I have a function $f(x) = e^x - (2-x)^3$
And I am using the Secant method to find a root between $0$ and $5$.
I know that the value of this root is $t = 0.7261444\ldots$
Here's my output from matlab for 14 iterations where I show
$k$, $x_k$,$|t-x_k|$,$|t-x_k|^{1.68}$,$|t-x_k|^2$
k | x(k) | |t-x(k)| | |t-x(k)|^1.68 | |t-x(k)|^2 1 | 0.00000000e+000 | 7.261e-001 | | 2 | 5.00000000e+000 | 4.274e+000 | | 3 | 1.91872122e-001 | 5.343e-001 | 3.489e-001 | 2.854e-001 4 | 3.17334769e-001 | 4.088e-001 | 2.225e-001 | 1.671e-001 5 | 6.42309464e-001 | 8.384e-002 | 1.554e-002 | 7.028e-003 6 | 7.12431582e-001 | 1.371e-002 | 7.420e-004 | 1.880e-004 7 | 7.25679662e-001 | 4.648e-004 | 2.518e-006 | 2.160e-007 8 | 7.26141901e-001 | 2.565e-006 | 4.049e-010 | 6.580e-012 9 | 7.26144465e-001 | 4.793e-010 | 2.205e-016 | 2.297e-019 10 | 7.26144466e-001 | 5.551e-016 | 2.347e-026 | 3.081e-031 11 | 7.26144466e-001 | 0.000e+000 | 0.000e+000 | 0.000e+000 12 | 7.26144466e-001 | 1.110e-016 | 1.571e-027 | 1.233e-032 13 | 7.26144466e-001 | 1.110e-016 | 1.571e-027 | 1.233e-032 14 | NaN | NaN | NaN | NaN
Now I am told in a question that the 'rate of convergence of a sequence $\{\epsilon_0,\epsilon_1,\epsilon_2,\ldots\}$ is $q$ if
$\lim_{k \rightarrow \infty} \frac{\epsilon_{k+1}}{\epsilon_k^q} = u$
for some constant $u$.
And I am told to make the program output $|t-x_k|$,$|t-x_k|^{1.68}$,$|t-x_k|^2$ and hence deduce that the rate of converge is greater than $1$, less than $2$ and roughly $(1 + \sqrt 5)/2 = 1.618$, the golden mean.

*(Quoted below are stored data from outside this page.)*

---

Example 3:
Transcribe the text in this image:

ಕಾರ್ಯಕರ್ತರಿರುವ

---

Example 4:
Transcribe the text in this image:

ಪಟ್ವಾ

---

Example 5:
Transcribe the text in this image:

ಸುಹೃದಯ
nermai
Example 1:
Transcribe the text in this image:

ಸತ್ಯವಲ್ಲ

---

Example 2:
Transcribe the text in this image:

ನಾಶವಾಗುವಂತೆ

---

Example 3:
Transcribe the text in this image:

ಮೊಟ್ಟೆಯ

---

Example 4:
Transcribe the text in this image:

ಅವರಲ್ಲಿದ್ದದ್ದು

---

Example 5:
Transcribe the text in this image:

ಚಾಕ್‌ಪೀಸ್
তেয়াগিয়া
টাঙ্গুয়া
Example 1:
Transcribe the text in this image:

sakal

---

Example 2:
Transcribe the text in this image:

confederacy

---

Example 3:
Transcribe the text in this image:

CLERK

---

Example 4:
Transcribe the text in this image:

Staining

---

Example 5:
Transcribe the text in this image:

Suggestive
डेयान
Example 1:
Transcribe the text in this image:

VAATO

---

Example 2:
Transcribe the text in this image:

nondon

I can't see how I supposed to deduce this...I tried getting a few values for $\frac{|t-x_{k+1}|}{|t-x_k|^{1.68}}$ ... and this seems to go to $0$ and then the precision becomes too small for the computer to handle. I don't really know what I am doing here trying to deduce that the convergence is 1.6.18. Can anyone explain how I am supposed to be making this deduction?

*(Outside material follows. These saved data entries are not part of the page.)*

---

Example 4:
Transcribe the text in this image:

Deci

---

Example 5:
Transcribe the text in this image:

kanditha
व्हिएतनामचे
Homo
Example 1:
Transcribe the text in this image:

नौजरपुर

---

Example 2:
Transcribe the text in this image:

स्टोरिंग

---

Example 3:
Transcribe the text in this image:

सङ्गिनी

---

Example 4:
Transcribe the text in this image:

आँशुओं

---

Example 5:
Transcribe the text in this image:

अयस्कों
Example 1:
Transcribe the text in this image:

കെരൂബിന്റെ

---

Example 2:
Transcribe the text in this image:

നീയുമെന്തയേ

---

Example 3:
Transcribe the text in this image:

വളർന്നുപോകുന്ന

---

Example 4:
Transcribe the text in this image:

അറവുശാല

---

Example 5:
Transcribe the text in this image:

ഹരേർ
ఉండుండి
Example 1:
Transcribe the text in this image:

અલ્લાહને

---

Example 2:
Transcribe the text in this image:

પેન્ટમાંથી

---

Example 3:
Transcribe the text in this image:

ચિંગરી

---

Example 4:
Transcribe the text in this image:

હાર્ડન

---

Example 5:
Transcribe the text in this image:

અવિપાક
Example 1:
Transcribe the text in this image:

EDIT: If I check $\phi=(1 + \sqrt 5)/2\approx1.618$, $|t-x_{k+1}|/|t-x_k|^\phi$ up to iteration 9 I get
3 | 5.094e-002 4 | 1.127e+000 5 | 3.564e-001 6 | 7.569e-001 7 | 4.802e-001 8 | 6.331e-001 9 | 5.330e-001
Can this be taken that the sequence is converging to a fixed number $u$?